::: Task material
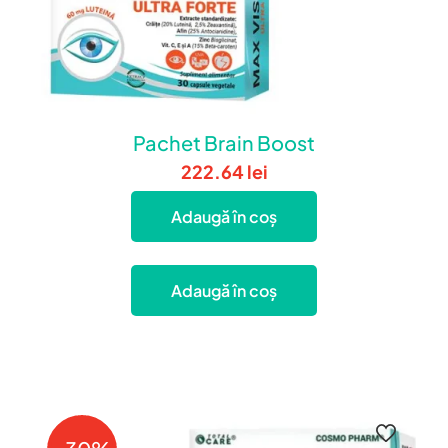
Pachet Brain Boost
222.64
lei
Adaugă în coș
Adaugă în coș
::::::
Repeat the data word for word. Images are not part of the copy.

- Answer for the task -
Pachet Brain Boost
222.64
lei
Adaugă în coș
Adaugă în coș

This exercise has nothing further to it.